A pesquisa, divulgada na terça-feira, mostrou que o índice de confiança caiu para 80,4 de 94,7 no trimestre anterior, bem abaixo do limite de 100 que separa otimismo de pessimismo. A forte deterioração reflete crescentes preocupações das famílias sobre as perspectivas econômicas, com o aumento do desemprego e as altas taxas de juros pesando sobre o sentimento. Os dados vêm em meio ao aperto da política monetária pelo Reserve Bank of New Zealand (RBNZ) para combater a inflação, mas o enfraquecimento do consumo levanta questões sobre a sustentabilidade de novos aumentos de juros.
Para os operadores de câmbio, a queda na confiança é um sinal baixista para o dólar neozelandês. Um setor de consumo mais fraco reduz a probabilidade de que a demanda doméstica mantenha a inflação elevada sem mais aperto, mas também aumenta o custo político e econômico de novos aumentos de juros.
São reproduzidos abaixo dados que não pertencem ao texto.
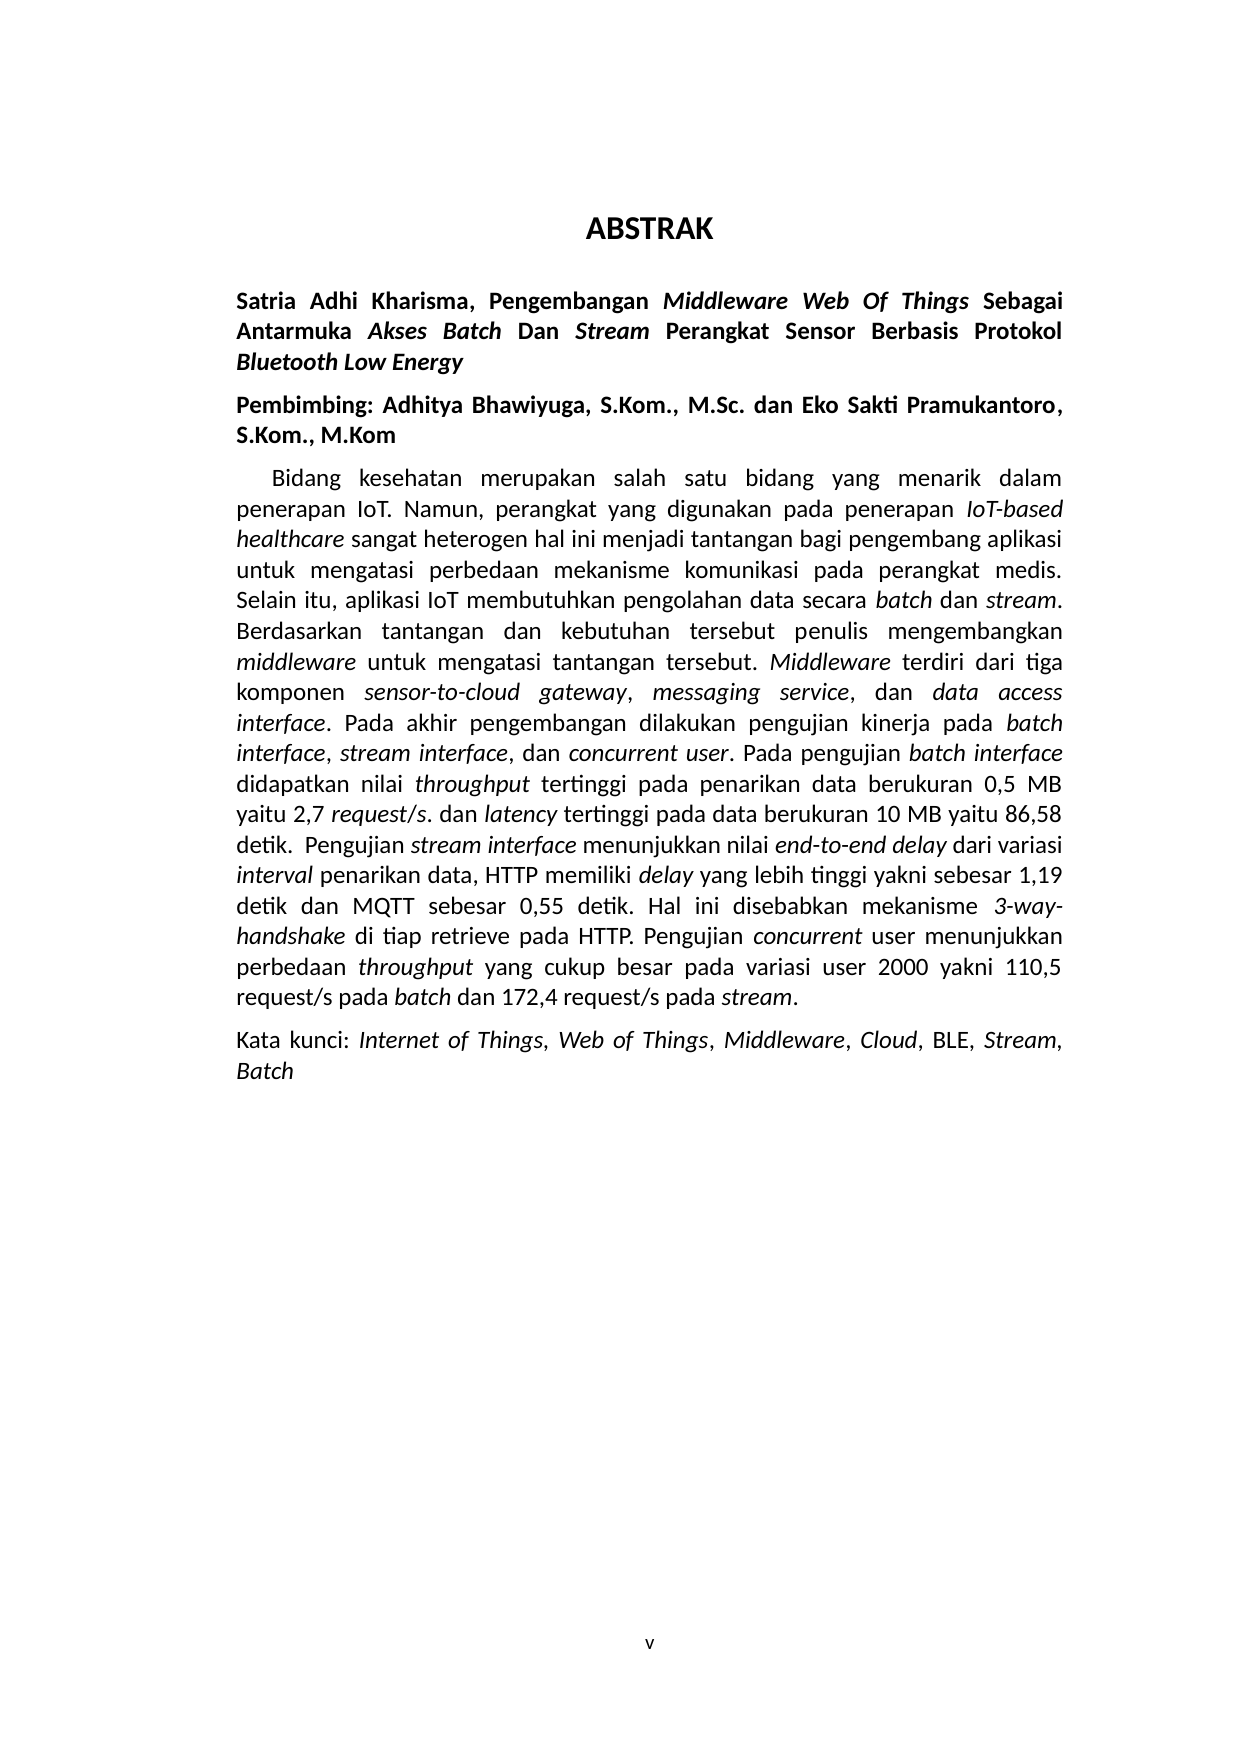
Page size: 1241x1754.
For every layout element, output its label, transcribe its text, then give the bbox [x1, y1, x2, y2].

text Pembimbing: Adhitya Bhawiyuga, S.Kom., M.Sc. dan Eko Sakti Pramukantoro, S.Kom., M.Kom [236, 389, 1063, 450]
text Satria Adhi Kharisma, Pengembangan Middleware Web Of Things Sebagai Antarmuka Akses Batch Dan Stream Perangkat Sensor Berbasis Protokol Bluetooth Low Energy [236, 285, 1063, 377]
text Kata kunci: Internet of Things, Web of Things, Middleware, Cloud, BLE, Stream, Batch [236, 1024, 1063, 1086]
text Bidang kesehatan merupakan salah satu bidang yang menarik dalam penerapan IoT. Namun, perangkat yang digunakan pada penerapan IoT-based healthcare sangat heterogen hal ini menjadi tantangan bagi pengembang aplikasi untuk mengatasi perbedaan mekanisme komunikasi pada perangkat medis. Selain itu, aplikasi IoT membutuhkan pengolahan data secara batch dan stream. Berdasarkan tantangan dan kebutuhan tersebut penulis mengembangkan middleware untuk mengatasi tantangan tersebut. Middleware terdiri dari tiga komponen sensor-to-cloud gateway, messaging service, dan data access interface. Pada akhir pengembangan dilakukan pengujian kinerja pada batch interface, stream interface, dan concurrent user. Pada pengujian batch interface didapatkan nilai throughput tertinggi pada penarikan data berukuran 0,5 MB yaitu 2,7 request/s. dan latency tertinggi pada data berukuran 10 MB yaitu 86,58 detik. Pengujian stream interface menunjukkan nilai end-to-end delay dari variasi interval penarikan data, HTTP memiliki delay yang lebih tinggi yakni sebesar 1,19 detik dan MQTT sebesar 0,55 detik. Hal ini disebabkan mekanisme 3-way-handshake di tiap retrieve pada HTTP. Pengujian concurrent user menunjukkan perbedaan throughput yang cukup besar pada variasi user 2000 yakni 110,5 request/s pada batch dan 172,4 request/s pada stream. [236, 463, 1063, 1012]
subtitle ABSTRAK [236, 207, 1063, 247]
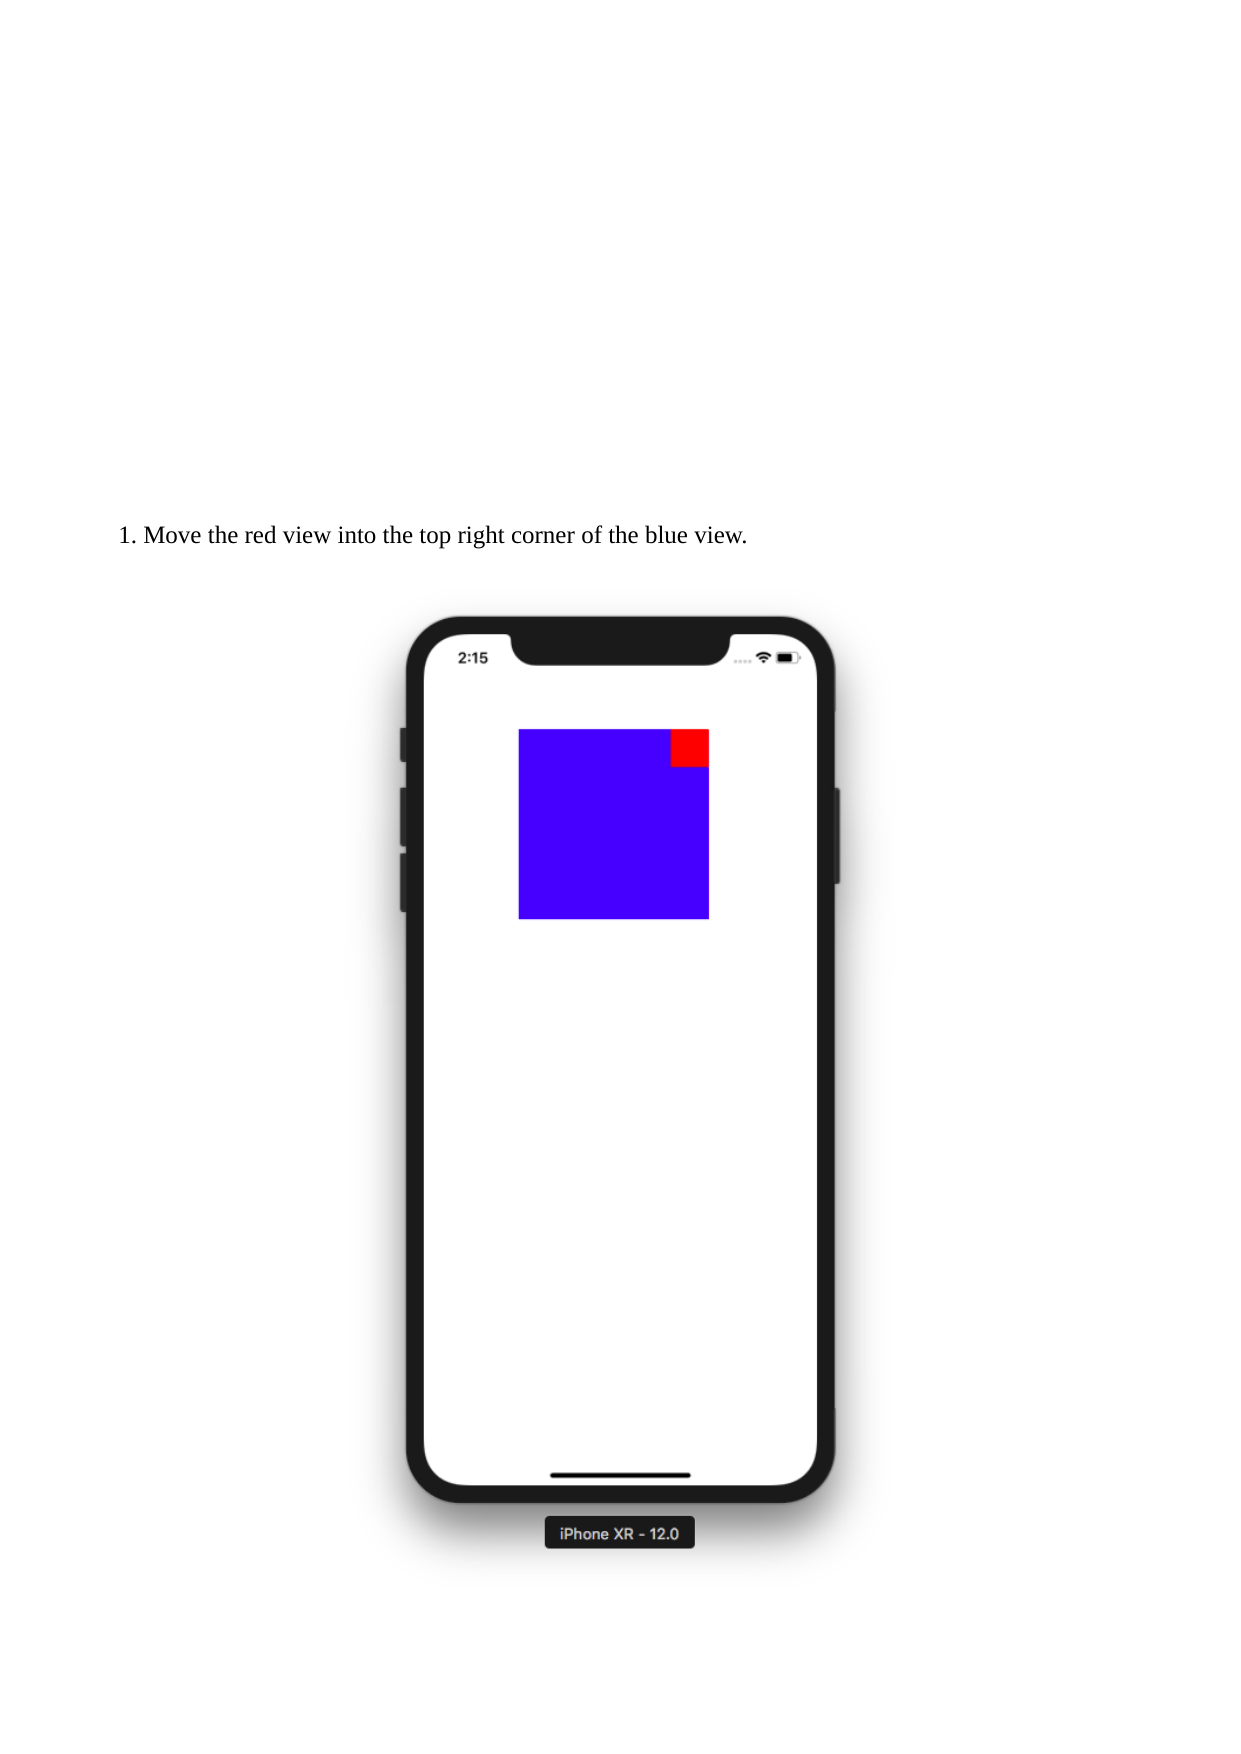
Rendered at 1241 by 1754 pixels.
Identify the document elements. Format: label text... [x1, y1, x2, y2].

picture [330, 578, 911, 1598]
text 1. Move the red view into the top right corner of the blue view. [118, 521, 1122, 549]
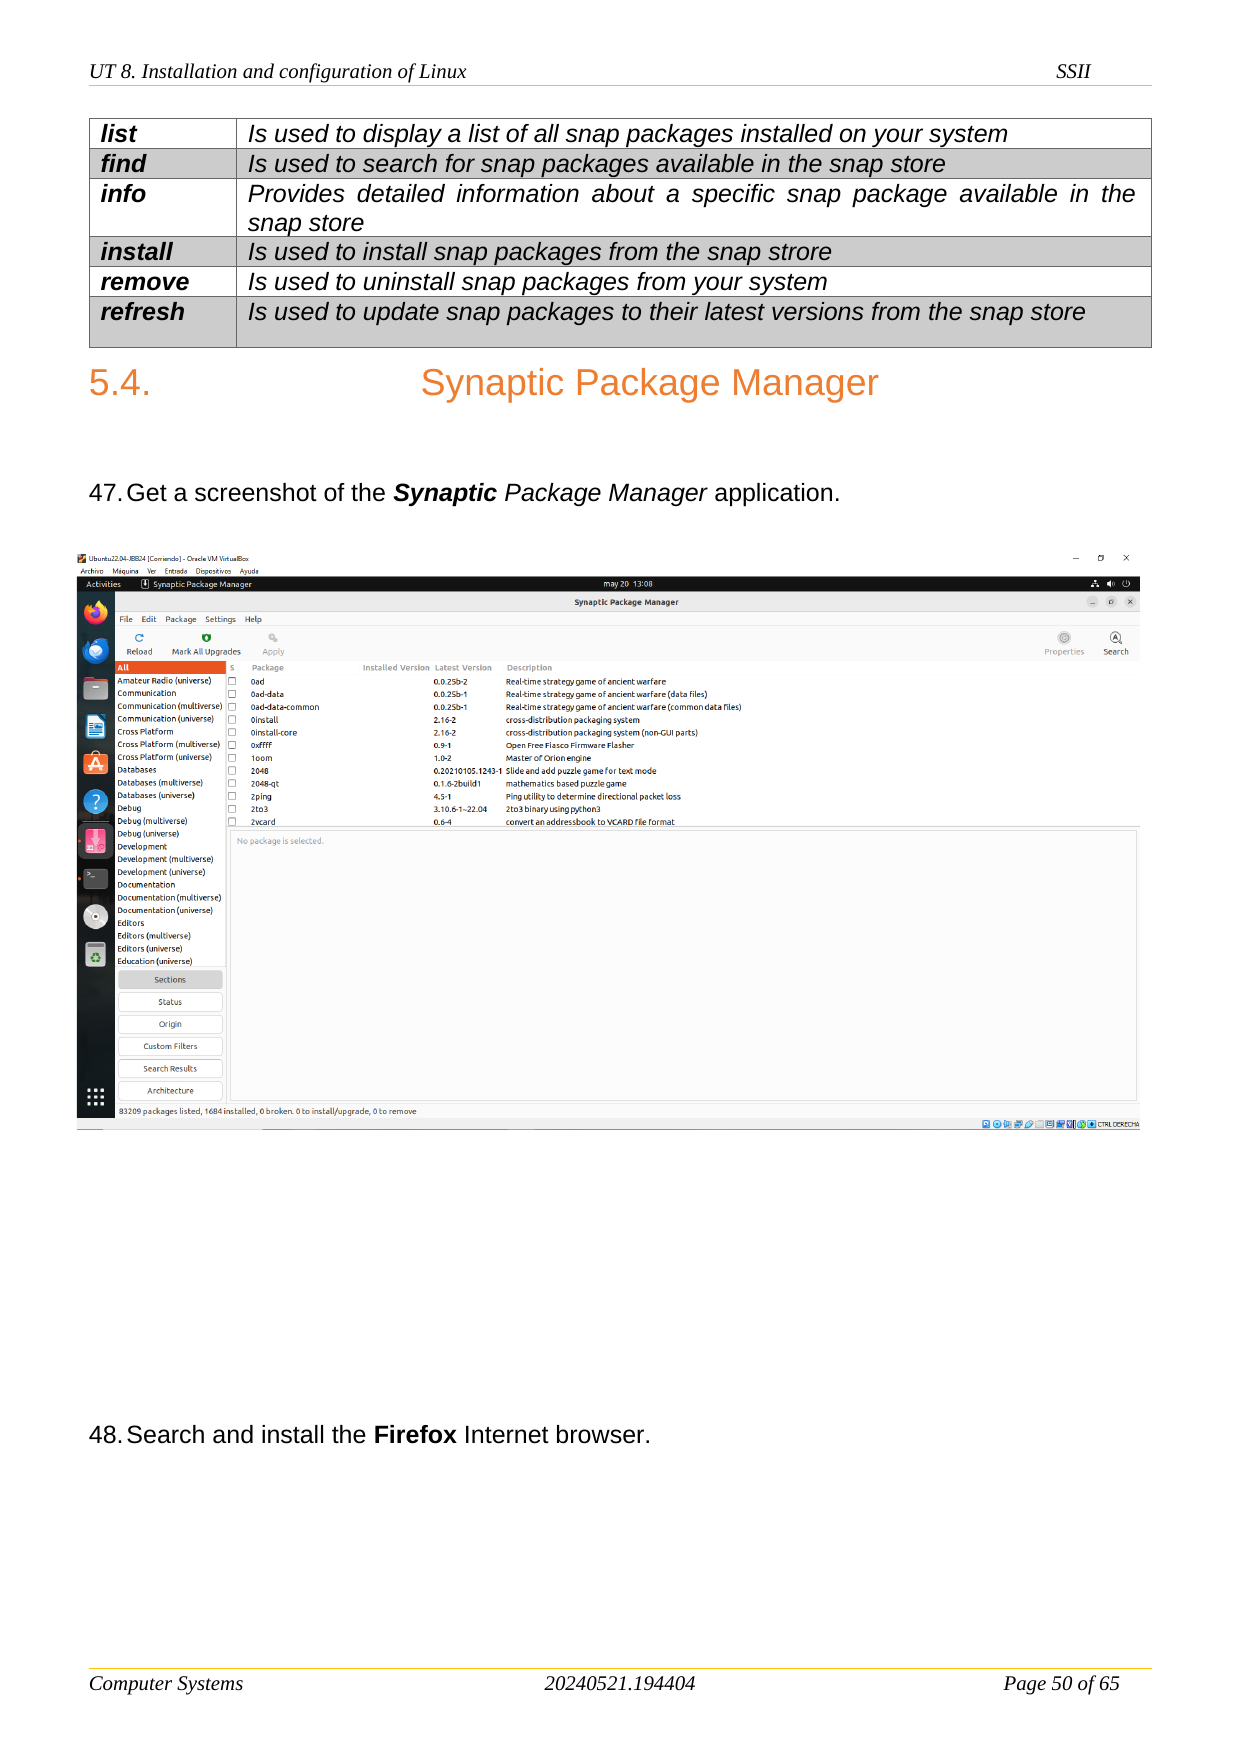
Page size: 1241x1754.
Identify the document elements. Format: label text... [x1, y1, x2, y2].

Esse aperto estagflacionário pode pesar sobre o NZD/USD, especialmente se o fluxo de dados continuar apontando para uma economia em desaceleração. Os traders podem acompanhar a reação do NZD no painel forex ao vivo da NowPrice enquanto o mercado precifica mudanças nas expectativas do RBNZ.
Olhando adiante, os mercados se concentrarão nos próximos dados do PIB e nos números de emprego da Nova Zelândia para mais pistas sobre a trajetória da economia. A próxima decisão de política do RBNZ em agosto será observada de perto para qualquer sinal de que ele recalibre seu caminho de aperto projetado. Uma queda sustentada na confiança pode eventualmente forçar o banco central a pausar ou até mesmo reverter o curso, o que teria implicações significativas para o dólar kiwi e os diferenciais de taxas de juros.